%%
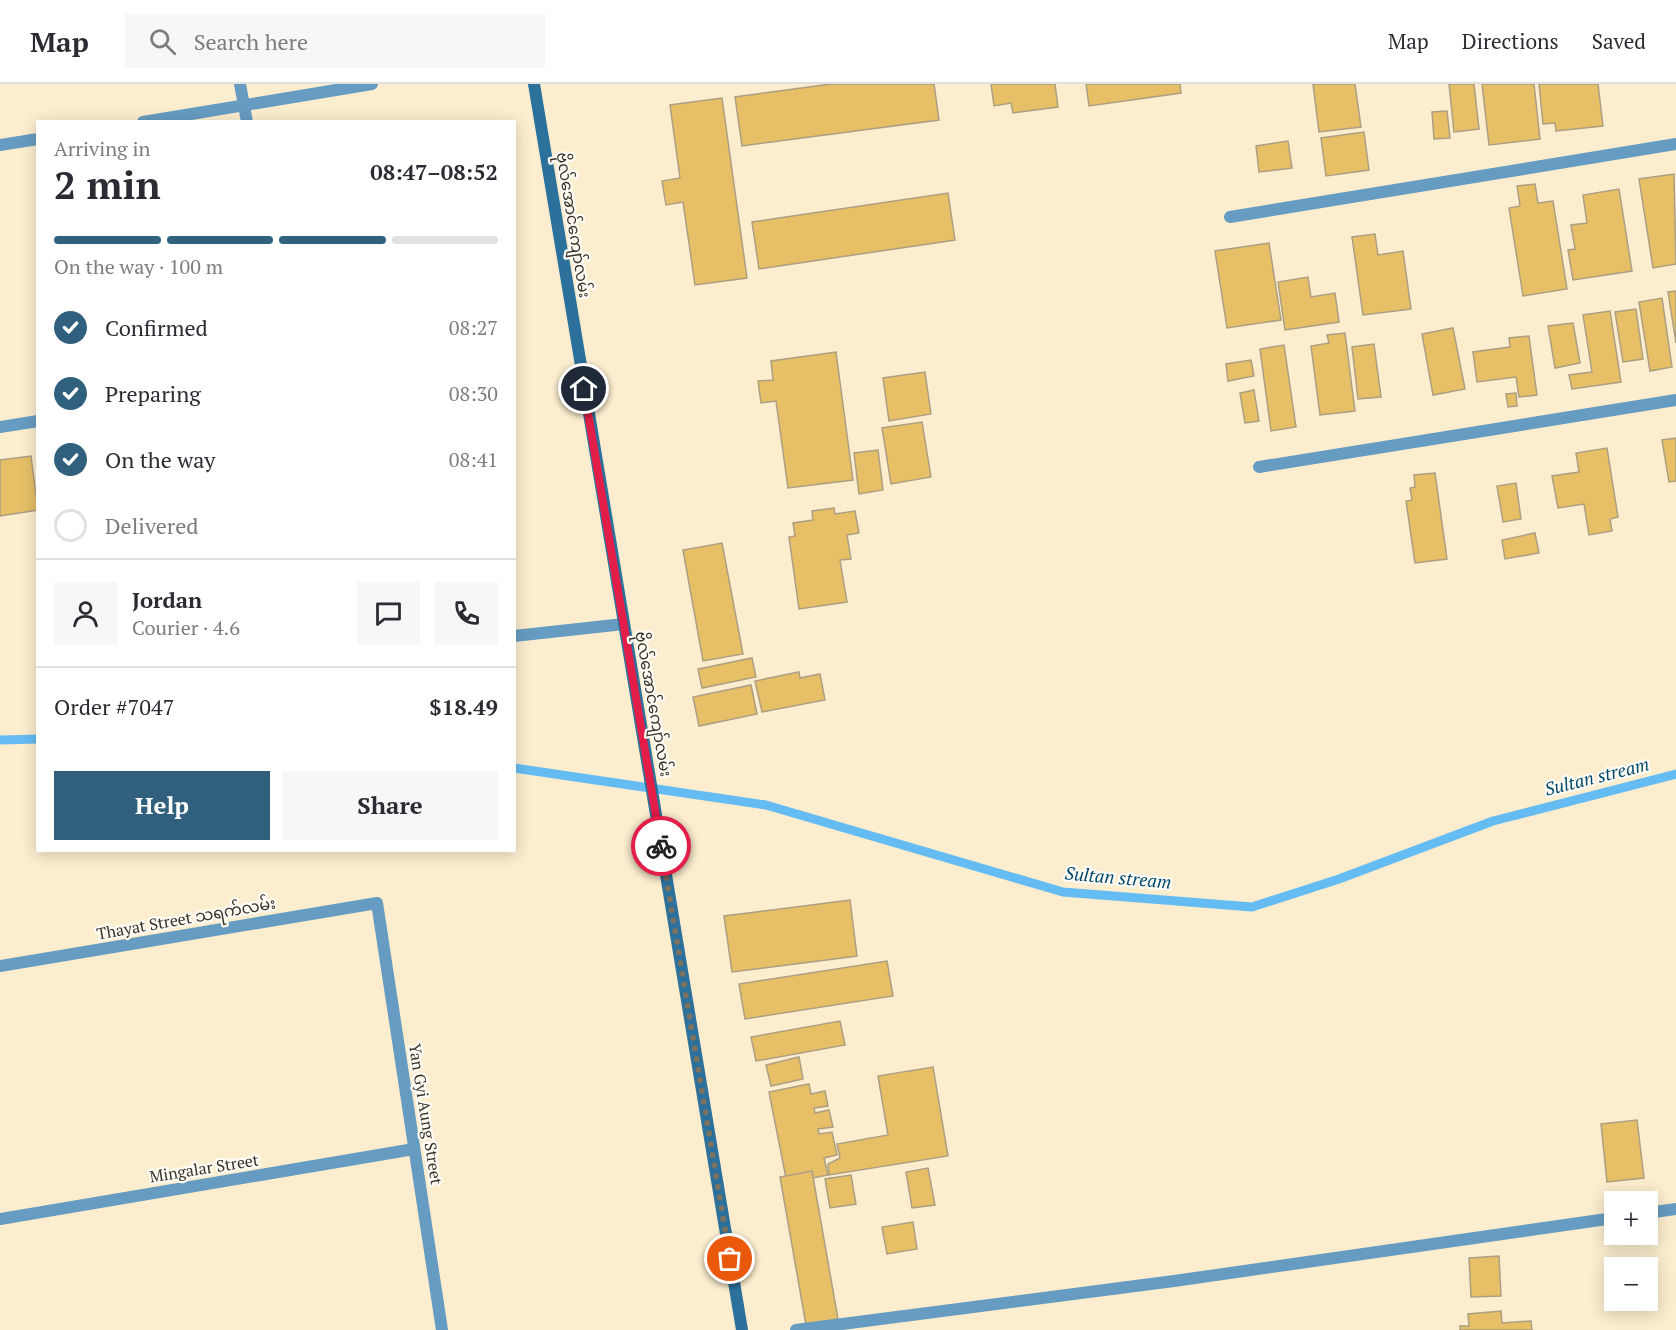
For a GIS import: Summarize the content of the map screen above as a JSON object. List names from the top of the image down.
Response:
{
  "streets": {
    "street": [
      "ဗိုလ်အောင်ကျော်လမ်း",
      "Thayat Street သရက်လမ်း",
      "Yan Gyi Aung Street",
      "Mingalar Street"
    ]
  },
  "crossings": [
    ["Thayat Street သရက်လမ်း", "Yan Gyi Aung Street"],
    ["Yan Gyi Aung Street", "Mingalar Street"]
  ],
  "water": ["Sultan stream"],
  "page": {
    "header": "Map",
    "search": "Search here",
    "nav": ["Map", "Directions", "Saved"],
    "heading": ["2 min", "Arriving in", "08:47–08:52"],
    "panel": [
      "Jordan",
      "Courier · 4.6",
      "Order #7047",
      "$18.49"
    ],
    "bar": "On the way · 100 m",
    "list": [
      ["Confirmed", "08:27"],
      ["Preparing", "08:30"],
      ["On the way", "08:41"],
      "Delivered"
    ],
    "buttons": ["Help", "Share"],
    "map_buttons": ["+", "−"]
  }
}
%%
▶ **TASK ITEM**
Each line that holds the word "Aung" should be extracted from the records.

▶ **RESPONSE BELOW**
      "Yan Gyi Aung Street",
    ["Thayat Street သရက်လမ်း", "Yan Gyi Aung Street"],
    ["Yan Gyi Aung Street", "Mingalar Street"]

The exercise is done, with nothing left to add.